Kutipan terpilih
Â
Menjalankan tugas sebagai biarawati sekaligus mahasiswa adalah hal yang menantang buat saya. Bangga menjadi seorang biarawati tentu saja juga bangga menjadi mahasiswa. Menyeimbangkan tugas keduanya tentu saja butuh perjuangan. Mahasiswa adalah tugas utama saya saat ini. Maka tak jarang mahasiswa yang juga sebagai biarawati sering dianggap serba bisa oleh kalangan orang banyak terutama dilingkungan perkampusan.
Menjadi sebuah tantangan ketika saya tidak mampu melakukan apa yang dianggap oleh orang banyak bisa saya lakukan. Saya sadar dan tahu betul mengapa mereka menaruh kepercayaan dalam banyak hal kepada saya. Barangkali satu atau dua kali apa yang mereka inginkan bisa terpenuhi. Pengalaman itu yang membuat mereka gampang melemparkan sebuah pekerjaan kepada saya. Sekalipun saya menjabarkan semua ritme kehidupan saya namun kecenderungan mereka pilihan terakhir itu akan jatuh ditangan saya.
Terkadang saya harus melambungkan sederet alasan ketidakbisaan supaya saya selamat dari berbagai tugas. Apalagi saat ini saya sedang menyelesaikan tahap akhir perkuliahan saya yakni proses penyusunan skripsi, menjalani proses ini membutuhkan banyak energi.

Kerjakan berikut ini
a - Menurut tulisan tentang biarawati sekaligus mahasiswa, tahap akhir perkuliahan apa yang sedang diselesaikan penulisnya?
b - Kutip dari tulisan tentang biarawati sekaligus mahasiswa bagian yang dimulai dengan kata-kata "Terkadang saya harus" dan diakhiri dengan "membutuhkan banyak energi.".
c - Tuliskan setiap kalimat dalam tulisan tentang biarawati sekaligus mahasiswa yang memuat kata "biarawati".

Entri data

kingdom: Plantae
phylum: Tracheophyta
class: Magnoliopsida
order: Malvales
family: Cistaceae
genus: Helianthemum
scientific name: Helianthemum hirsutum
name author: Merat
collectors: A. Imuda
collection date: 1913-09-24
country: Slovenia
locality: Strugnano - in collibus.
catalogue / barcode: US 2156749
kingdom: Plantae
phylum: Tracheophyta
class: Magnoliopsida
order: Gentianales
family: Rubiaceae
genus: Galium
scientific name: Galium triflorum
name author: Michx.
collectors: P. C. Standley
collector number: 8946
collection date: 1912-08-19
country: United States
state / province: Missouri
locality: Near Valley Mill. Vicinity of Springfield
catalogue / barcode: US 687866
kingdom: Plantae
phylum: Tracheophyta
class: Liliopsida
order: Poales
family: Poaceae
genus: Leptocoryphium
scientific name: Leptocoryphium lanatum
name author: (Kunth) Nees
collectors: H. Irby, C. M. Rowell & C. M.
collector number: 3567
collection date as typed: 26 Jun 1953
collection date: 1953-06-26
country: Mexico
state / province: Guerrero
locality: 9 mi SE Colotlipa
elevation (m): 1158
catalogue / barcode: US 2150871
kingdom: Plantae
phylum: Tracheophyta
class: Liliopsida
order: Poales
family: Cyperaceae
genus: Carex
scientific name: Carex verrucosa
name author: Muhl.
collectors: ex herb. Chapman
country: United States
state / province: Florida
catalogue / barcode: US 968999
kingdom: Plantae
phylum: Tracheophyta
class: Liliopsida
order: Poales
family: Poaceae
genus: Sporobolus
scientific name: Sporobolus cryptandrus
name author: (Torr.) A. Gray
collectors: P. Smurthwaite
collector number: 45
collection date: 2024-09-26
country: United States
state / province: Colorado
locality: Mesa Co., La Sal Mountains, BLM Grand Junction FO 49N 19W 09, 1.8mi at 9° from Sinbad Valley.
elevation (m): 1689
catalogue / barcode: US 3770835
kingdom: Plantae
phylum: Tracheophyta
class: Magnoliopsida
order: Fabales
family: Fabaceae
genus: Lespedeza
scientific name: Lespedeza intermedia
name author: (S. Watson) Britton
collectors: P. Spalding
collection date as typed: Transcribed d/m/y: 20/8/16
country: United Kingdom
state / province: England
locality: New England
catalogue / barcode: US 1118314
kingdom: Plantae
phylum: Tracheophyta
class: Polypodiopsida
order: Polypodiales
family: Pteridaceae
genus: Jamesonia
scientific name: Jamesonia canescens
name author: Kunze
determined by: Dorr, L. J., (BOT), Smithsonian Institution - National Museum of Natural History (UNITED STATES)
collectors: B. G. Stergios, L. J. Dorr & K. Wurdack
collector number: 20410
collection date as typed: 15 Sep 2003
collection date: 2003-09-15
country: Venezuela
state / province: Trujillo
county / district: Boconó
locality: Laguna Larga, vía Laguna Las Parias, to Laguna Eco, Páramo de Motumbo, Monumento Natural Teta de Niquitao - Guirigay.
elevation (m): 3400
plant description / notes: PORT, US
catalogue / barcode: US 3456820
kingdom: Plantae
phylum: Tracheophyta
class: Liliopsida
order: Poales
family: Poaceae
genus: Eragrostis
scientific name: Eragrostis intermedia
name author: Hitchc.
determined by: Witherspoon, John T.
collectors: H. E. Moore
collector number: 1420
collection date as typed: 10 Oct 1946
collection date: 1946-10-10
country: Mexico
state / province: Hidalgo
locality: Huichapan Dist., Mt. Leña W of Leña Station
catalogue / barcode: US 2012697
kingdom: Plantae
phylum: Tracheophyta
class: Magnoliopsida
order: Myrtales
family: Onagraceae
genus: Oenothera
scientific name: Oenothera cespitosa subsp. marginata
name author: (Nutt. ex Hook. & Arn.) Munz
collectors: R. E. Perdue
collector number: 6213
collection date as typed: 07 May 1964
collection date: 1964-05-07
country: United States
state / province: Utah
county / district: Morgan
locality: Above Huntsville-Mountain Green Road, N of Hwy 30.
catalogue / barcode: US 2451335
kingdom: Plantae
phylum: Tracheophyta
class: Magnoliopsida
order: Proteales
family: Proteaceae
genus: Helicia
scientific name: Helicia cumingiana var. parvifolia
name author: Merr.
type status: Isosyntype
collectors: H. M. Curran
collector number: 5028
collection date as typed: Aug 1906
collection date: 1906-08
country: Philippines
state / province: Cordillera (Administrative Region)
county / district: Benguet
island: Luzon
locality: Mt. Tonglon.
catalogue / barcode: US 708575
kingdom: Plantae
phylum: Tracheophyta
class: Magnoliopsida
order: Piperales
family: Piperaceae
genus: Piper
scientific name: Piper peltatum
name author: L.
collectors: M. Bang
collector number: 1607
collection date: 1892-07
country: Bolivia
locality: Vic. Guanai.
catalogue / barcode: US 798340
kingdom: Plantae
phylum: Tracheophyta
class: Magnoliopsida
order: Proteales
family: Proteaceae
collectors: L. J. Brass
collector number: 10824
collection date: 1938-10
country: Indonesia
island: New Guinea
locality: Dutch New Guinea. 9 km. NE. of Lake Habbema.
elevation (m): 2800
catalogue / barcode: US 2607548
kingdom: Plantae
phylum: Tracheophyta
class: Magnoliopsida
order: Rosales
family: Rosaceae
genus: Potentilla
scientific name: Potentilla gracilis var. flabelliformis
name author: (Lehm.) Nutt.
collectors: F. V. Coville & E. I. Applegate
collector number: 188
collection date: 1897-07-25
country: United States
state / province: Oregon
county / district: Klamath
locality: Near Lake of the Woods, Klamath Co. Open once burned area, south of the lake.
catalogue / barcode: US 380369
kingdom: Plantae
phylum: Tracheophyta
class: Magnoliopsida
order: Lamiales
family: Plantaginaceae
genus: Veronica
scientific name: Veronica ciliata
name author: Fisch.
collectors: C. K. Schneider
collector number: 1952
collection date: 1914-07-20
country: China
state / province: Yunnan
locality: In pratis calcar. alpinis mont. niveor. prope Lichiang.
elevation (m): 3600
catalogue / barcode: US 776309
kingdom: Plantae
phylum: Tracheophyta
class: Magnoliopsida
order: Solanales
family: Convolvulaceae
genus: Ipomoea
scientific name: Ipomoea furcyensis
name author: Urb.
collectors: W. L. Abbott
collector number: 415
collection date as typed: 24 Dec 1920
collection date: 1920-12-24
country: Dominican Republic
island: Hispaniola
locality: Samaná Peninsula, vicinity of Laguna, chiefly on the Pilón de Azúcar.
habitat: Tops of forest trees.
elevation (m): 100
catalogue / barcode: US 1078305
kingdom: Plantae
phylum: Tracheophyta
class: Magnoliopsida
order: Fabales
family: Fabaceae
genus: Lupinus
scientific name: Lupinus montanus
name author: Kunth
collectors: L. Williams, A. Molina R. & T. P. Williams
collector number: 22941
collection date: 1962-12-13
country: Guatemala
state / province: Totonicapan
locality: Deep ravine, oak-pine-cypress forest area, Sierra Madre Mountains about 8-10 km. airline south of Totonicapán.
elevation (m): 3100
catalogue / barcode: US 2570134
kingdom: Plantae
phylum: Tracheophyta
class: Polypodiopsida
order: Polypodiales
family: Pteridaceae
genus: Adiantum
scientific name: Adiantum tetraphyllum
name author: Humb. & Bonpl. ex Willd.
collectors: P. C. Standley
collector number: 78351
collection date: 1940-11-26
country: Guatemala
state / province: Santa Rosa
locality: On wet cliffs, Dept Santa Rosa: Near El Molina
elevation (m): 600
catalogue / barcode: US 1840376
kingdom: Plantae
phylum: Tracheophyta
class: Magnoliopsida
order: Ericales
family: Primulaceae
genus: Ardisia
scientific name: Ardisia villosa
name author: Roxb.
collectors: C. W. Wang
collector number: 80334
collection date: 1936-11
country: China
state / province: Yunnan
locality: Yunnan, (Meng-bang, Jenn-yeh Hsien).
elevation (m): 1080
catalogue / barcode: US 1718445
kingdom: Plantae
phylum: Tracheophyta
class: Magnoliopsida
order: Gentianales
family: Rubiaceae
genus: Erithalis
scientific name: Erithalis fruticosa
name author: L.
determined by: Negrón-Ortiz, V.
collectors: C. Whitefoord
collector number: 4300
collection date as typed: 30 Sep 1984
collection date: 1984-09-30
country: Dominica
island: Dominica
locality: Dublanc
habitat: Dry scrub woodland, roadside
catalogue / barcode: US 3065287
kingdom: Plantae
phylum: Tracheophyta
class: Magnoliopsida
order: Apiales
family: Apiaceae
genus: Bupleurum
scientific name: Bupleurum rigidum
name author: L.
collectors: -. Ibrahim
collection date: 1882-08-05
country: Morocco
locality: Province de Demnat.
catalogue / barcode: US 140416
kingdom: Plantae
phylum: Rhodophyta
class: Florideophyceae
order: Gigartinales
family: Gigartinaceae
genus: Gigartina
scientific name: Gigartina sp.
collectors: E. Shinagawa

Hasil
a - Proses penyusunan skripsi.

b -
Terkadang saya harus melambungkan sederet alasan ketidakbisaan supaya saya selamat dari berbagai tugas. Apalagi saat ini saya sedang menyelesaikan tahap akhir perkuliahan saya yakni proses penyusunan skripsi, menjalani proses ini membutuhkan banyak energi.

c -
1. Menjalankan tugas sebagai biarawati sekaligus mahasiswa adalah hal yang menantang buat saya.
2. Bangga menjadi seorang biarawati tentu saja juga bangga menjadi mahasiswa.
3. Maka tak jarang mahasiswa yang juga sebagai biarawati sering dianggap serba bisa oleh kalangan orang banyak terutama dilingkungan perkampusan.